An Investigator By Any Other Name

Start your year off right: make sure you’re getting credit for all of your funding!  As new internal funding data is being pulled, it is becoming clear that there are a lot of people that appear with less support than they should for one key reason: they are using the “Co-PI” designation on NIH applications.

 

Here’s a gentle reminder: the “Co-PI” designation is not recognized by NIH.  When applying for NIH funding, don’t select it if you are using the SF424 (also: why are you still using the SF424?) and don’t type it in if you are using ASSIST.  That designation appears for other agencies that DO use Co-PIs; NIH is not the only agency that uses the SF424 and so the SF424 is inclusive of other labels.  For a little more information on how this affects internal candidacy tracks and overall university rankings, check out our previous post, “When Good Labels Go Bad.”

 

Instead, when applying for NIH funding, use the “PD/PI” designation for BOTH if you and another PI are both considered to be PD/PI (or if there are more than two of you, even).  If someone is not sharing principal or directorial duties with you, that person should be designated as “Co-Investigator.”  If you’re still not sure what your label should be, drop us a note and we’ll help you figure it out!  Don’t short yourself (or your department) on support; you work hard and deserve your due credit!

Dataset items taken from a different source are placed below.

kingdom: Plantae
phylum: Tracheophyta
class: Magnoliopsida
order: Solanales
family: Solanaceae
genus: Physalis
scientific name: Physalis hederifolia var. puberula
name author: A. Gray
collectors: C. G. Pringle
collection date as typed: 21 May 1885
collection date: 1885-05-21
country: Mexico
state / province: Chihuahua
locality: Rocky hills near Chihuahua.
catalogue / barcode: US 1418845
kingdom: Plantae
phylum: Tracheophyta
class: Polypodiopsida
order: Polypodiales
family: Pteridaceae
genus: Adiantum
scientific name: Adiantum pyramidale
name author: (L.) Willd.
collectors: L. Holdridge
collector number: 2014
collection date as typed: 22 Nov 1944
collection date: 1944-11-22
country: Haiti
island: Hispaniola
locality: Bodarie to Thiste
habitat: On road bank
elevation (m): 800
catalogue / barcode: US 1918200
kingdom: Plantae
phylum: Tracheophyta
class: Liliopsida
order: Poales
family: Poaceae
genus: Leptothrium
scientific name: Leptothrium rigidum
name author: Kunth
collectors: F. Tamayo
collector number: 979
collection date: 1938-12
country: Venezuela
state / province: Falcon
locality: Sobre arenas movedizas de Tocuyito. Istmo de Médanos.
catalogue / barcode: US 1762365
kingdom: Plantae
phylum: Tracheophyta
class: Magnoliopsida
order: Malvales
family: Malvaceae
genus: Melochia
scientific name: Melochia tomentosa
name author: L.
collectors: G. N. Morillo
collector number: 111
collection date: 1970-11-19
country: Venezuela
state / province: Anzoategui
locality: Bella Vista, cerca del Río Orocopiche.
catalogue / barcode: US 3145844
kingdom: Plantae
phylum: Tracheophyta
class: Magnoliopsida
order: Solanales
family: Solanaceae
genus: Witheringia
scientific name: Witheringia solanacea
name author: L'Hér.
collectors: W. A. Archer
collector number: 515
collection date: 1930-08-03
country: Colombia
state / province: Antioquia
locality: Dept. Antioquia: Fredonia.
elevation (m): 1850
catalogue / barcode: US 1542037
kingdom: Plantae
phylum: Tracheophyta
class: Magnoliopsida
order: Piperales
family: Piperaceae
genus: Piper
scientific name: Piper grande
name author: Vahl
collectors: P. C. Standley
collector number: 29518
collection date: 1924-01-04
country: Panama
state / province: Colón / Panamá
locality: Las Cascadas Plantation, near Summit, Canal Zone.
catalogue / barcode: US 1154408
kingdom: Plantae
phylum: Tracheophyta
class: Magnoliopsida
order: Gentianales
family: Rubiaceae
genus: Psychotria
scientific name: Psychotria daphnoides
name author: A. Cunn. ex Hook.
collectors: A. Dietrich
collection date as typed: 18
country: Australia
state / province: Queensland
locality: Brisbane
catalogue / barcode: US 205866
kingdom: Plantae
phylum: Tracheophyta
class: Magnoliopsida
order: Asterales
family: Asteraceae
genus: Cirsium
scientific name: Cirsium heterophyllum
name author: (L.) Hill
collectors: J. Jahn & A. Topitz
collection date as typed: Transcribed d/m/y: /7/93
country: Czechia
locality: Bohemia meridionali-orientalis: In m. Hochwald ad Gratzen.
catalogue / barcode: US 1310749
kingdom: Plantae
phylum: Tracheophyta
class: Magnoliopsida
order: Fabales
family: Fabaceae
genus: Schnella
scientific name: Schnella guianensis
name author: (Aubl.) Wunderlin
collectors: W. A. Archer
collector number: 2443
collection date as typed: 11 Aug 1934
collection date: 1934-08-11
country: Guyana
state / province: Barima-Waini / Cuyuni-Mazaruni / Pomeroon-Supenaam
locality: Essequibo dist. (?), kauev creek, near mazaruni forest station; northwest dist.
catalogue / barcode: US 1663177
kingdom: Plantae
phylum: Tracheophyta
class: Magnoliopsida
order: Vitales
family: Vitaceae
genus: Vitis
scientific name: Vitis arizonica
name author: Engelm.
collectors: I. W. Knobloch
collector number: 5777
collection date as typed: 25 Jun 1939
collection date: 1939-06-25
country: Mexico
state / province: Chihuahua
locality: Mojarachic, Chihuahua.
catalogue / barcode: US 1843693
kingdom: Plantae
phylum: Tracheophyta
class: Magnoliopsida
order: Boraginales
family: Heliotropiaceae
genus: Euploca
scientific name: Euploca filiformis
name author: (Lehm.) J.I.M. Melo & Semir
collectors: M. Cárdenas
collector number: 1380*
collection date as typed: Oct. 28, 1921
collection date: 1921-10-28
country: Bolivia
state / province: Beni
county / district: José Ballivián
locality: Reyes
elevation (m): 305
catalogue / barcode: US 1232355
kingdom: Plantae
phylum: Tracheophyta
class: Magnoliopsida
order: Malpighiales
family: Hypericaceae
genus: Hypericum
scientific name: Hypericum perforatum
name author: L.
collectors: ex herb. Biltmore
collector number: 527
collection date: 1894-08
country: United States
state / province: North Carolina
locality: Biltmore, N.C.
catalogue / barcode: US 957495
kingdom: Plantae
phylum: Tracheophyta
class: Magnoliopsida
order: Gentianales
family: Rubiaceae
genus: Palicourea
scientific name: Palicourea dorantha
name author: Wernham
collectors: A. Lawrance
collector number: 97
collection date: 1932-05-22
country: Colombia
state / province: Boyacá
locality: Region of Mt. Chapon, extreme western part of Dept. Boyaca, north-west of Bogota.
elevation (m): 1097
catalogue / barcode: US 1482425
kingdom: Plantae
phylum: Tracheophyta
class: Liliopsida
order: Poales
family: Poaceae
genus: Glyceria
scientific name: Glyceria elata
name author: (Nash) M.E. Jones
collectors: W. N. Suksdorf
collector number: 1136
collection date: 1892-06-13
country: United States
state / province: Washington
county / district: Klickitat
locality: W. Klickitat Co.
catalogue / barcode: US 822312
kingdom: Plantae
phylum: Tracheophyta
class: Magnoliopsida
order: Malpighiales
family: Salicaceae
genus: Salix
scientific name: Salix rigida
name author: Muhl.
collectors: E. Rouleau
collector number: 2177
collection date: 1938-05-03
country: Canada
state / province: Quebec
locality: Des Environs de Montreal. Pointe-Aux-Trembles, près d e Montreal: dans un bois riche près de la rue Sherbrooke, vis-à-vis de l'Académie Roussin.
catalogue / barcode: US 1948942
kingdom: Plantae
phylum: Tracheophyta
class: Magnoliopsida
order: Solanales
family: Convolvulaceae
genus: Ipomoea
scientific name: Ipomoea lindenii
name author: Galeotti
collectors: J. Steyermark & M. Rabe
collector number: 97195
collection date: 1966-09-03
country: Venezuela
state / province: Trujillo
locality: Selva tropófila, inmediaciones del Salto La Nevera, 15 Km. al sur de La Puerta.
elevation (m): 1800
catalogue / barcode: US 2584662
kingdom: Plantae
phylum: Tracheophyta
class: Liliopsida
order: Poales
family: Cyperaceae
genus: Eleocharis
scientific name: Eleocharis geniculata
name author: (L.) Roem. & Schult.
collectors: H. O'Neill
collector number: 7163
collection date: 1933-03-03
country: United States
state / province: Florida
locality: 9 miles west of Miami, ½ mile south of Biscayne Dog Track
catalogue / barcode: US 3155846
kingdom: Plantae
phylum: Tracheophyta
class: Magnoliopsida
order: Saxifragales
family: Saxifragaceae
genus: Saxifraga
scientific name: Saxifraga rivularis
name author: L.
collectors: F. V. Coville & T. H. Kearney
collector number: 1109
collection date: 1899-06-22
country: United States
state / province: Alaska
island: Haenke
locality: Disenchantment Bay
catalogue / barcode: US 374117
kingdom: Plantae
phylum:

Credit Where Credit Is Due

This is just a quick reminder to ensure that you are identifying the “Division” on your SF424 proposal packages as “Schools of Medicine”.  This is the identifier category used when crediting the School of Medicine with award dollars, and any other unrecognized term will result in uncredited monies (thus dropping our rankings). “Schools of Medicine” is the recognized NIH “acceptable major component code.”